→ **PROBLEM**: Please name the three traits listed at the start of the text on the minds of innovators below.
[start SELECTED PASSAGE]
Inside the mind of innovators

· Desire to innovate

· The vision of what is possible

· Willingness to fail

Innovators aren’t different than other people. They often are other people. But they are different than everyone else. They are the person who is hit the edge of the curb at a drive-through window spills coffee on themselves and then creates a cup that can’t or won’t spill coffee all over them again. It’s the person who realizes that you can install a solar panel on your roof and reduce your electrical cost.

From a broad perspective they, the innovator, have a desire to innovate. They have a blended vision of what exists but also of what is possible, and in the end, they are willing to fail. From that vantage point of the blended view (what is and what could be) they embark on changing the system and in the end fixing the problem they perceive.

The stairway from what was to what could be is an intriguing path. The first thing, of course, is the reality of innovation. The neat and pristine stair steps shown above aren’t real. The path can at times shoot straight from what was to what could be. At times it does a looping action taking a step forward then a step back as the innovation evolves. Sometimes the initial problem goes away or is altered radically.

If we for a moment return to our theme “inside the mind” the stairway would appear differently to an innovator. They would use what was and is like a capability to be developed so that the problem could be solved and the new solution implemented.
[end SELECTED PASSAGE]
[start INFORMATION SUPPLIED]
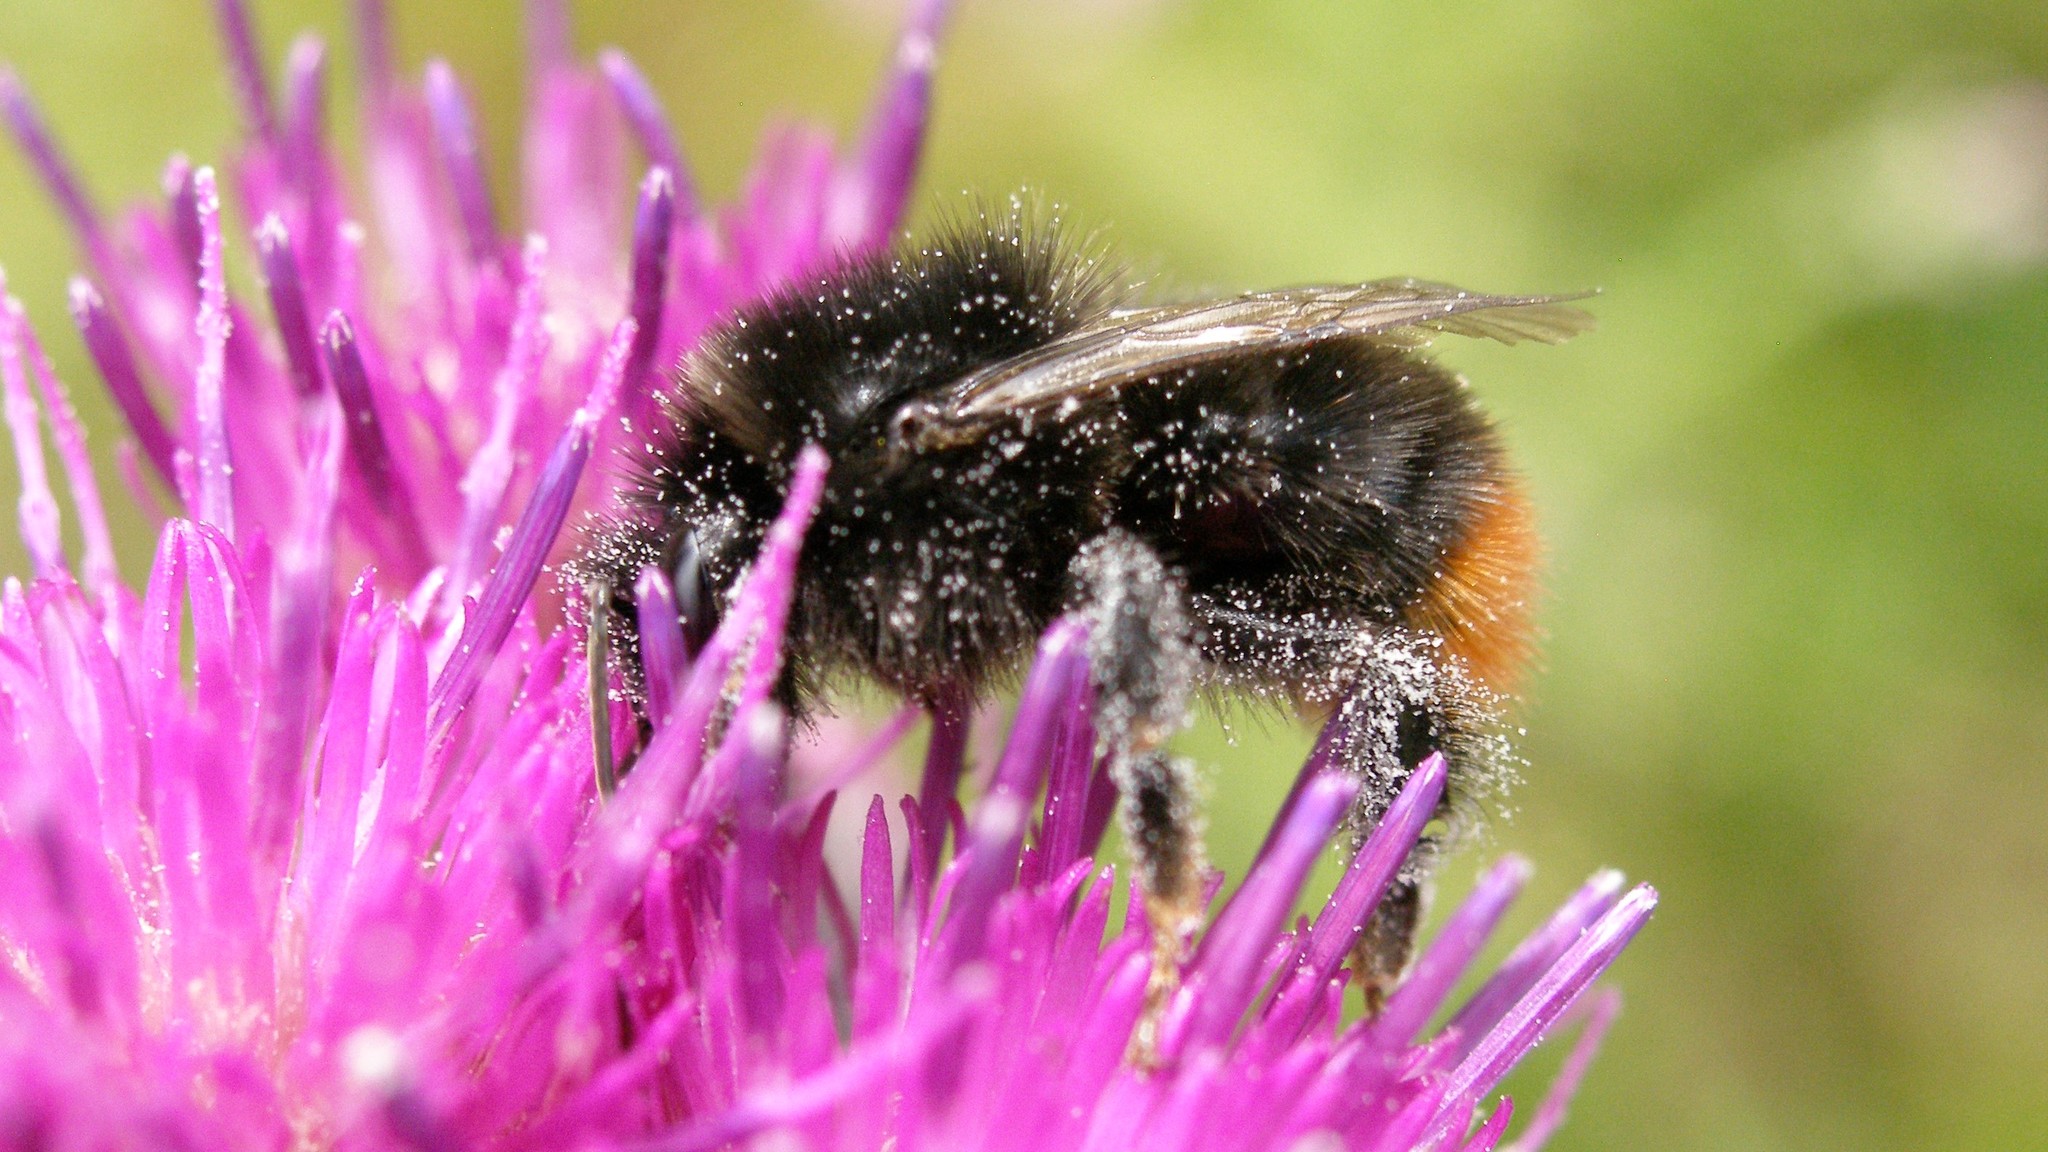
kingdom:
[end INFORMATION SUPPLIED]
[start INFORMATION SUPPLIED]
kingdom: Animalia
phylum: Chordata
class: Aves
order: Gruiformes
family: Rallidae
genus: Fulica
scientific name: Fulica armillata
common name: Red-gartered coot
[end INFORMATION SUPPLIED]
→ **RESULT FOR THIS EXERCISE**: Desire to innovate, the vision of what is possible, and willingness to fail.